> RECORDS TO PROCESS:

***

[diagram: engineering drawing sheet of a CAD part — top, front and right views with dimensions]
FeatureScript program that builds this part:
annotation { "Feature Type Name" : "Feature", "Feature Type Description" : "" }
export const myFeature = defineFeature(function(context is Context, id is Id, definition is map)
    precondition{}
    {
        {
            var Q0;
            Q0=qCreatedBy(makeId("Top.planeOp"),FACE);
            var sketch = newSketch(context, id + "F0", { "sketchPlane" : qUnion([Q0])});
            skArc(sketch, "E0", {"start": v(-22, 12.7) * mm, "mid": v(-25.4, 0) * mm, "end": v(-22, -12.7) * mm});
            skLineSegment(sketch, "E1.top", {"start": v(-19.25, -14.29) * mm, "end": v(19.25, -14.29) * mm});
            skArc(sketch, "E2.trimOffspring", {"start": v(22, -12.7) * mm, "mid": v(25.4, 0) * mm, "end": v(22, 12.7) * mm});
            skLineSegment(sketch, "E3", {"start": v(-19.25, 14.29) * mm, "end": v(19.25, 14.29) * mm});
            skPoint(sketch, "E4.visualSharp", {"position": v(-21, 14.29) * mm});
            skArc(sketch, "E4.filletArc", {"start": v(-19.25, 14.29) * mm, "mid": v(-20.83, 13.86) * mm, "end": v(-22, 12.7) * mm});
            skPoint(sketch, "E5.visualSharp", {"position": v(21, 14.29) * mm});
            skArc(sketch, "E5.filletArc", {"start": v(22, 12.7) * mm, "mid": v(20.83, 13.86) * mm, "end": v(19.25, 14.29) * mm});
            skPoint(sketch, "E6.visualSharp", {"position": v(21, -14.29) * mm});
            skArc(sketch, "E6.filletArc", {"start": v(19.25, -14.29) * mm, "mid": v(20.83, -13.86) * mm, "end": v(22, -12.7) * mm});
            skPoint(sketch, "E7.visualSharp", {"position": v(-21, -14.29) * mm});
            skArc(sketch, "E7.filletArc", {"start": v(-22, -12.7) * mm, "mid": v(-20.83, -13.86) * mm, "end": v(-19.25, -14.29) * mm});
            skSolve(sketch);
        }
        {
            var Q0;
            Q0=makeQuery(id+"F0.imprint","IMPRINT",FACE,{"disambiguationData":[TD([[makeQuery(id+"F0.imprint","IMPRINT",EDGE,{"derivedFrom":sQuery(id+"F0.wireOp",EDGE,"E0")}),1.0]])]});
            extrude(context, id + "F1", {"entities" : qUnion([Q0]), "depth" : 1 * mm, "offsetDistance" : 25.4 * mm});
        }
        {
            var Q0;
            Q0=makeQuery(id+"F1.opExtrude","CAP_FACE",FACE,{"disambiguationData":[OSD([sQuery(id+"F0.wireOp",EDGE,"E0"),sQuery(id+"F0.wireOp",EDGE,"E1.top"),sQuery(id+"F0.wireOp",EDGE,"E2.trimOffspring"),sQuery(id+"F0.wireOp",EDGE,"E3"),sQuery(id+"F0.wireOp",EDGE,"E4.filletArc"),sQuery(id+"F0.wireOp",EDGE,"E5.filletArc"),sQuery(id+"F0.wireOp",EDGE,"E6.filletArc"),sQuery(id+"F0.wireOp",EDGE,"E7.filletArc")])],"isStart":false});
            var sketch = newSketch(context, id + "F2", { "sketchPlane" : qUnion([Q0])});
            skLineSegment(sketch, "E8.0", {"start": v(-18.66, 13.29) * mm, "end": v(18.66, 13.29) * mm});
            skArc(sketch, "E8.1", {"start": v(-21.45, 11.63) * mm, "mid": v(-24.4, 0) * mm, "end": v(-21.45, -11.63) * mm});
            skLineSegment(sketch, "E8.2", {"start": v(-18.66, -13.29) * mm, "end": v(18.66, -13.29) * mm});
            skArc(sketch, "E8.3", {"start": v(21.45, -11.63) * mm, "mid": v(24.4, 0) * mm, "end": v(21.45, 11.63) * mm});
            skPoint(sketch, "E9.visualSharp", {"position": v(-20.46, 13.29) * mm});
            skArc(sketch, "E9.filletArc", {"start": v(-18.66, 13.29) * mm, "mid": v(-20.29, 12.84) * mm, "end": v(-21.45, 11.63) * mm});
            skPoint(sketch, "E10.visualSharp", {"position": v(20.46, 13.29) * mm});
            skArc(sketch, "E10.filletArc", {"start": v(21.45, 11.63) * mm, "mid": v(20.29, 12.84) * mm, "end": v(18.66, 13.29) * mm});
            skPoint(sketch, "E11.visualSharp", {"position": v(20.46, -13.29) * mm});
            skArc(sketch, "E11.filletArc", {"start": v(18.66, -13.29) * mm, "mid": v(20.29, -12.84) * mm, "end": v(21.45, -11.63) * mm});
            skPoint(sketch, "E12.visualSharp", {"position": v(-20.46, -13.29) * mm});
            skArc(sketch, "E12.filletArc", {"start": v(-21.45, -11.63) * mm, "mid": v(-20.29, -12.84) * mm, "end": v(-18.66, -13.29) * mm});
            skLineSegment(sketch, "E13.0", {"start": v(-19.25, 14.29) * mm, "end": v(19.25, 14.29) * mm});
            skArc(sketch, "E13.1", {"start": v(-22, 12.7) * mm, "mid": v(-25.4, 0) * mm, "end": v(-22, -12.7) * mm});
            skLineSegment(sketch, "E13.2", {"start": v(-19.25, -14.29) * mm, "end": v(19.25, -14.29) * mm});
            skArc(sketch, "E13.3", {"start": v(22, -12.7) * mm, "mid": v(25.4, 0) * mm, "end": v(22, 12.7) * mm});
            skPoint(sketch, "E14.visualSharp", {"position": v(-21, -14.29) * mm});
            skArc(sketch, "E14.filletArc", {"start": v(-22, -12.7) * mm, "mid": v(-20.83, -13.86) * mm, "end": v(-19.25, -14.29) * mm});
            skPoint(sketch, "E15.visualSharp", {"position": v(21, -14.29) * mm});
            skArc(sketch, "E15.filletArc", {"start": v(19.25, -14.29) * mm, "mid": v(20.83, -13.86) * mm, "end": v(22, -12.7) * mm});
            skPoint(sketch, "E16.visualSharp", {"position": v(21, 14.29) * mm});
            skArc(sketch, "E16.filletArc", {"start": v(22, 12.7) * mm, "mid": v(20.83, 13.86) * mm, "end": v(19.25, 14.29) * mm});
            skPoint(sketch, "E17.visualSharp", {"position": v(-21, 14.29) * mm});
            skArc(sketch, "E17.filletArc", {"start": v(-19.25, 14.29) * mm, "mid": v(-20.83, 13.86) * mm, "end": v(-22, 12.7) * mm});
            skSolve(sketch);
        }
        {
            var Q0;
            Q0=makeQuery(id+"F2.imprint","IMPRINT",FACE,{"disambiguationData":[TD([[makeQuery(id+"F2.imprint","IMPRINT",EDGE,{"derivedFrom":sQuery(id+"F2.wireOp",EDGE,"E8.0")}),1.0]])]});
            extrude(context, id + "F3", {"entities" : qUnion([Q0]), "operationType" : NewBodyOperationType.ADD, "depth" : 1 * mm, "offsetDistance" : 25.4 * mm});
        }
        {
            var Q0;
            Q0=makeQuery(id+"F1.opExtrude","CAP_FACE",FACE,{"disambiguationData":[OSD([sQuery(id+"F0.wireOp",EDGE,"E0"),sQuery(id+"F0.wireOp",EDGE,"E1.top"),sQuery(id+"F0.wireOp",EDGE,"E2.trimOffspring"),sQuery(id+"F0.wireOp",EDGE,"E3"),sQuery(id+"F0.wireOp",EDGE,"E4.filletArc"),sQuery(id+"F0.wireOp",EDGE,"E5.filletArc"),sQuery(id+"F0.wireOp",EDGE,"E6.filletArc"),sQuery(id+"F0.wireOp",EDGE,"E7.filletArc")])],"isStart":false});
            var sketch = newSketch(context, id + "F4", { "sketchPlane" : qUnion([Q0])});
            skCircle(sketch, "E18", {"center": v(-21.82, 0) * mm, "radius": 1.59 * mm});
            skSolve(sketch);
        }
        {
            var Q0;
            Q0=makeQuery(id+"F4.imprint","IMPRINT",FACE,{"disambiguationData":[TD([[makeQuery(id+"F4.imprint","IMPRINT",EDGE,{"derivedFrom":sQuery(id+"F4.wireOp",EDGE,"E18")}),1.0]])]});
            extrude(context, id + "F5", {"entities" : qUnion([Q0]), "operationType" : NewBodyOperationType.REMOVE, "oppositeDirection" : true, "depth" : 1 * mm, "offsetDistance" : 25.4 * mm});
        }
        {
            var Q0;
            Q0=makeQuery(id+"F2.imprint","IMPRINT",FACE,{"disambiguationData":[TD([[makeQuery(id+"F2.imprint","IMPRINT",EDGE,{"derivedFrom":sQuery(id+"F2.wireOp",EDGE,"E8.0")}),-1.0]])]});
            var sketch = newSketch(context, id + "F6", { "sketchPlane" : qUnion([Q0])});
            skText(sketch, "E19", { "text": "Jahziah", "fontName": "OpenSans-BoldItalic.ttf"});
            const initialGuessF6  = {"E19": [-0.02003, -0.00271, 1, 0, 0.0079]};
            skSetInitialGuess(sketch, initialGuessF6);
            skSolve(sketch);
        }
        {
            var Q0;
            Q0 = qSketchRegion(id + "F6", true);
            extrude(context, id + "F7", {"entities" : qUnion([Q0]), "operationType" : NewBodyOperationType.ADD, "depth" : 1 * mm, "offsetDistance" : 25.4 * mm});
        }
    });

***

Show every line of the material that contains the string "const", treating uppercase and lowercase as different.

> SOLVED EXERCISE:
export const myFeature = defineFeature(function(context is Context, id is Id, definition is map)
            const initialGuessF6  = {"E19": [-0.02003, -0.00271, 1, 0, 0.0079]};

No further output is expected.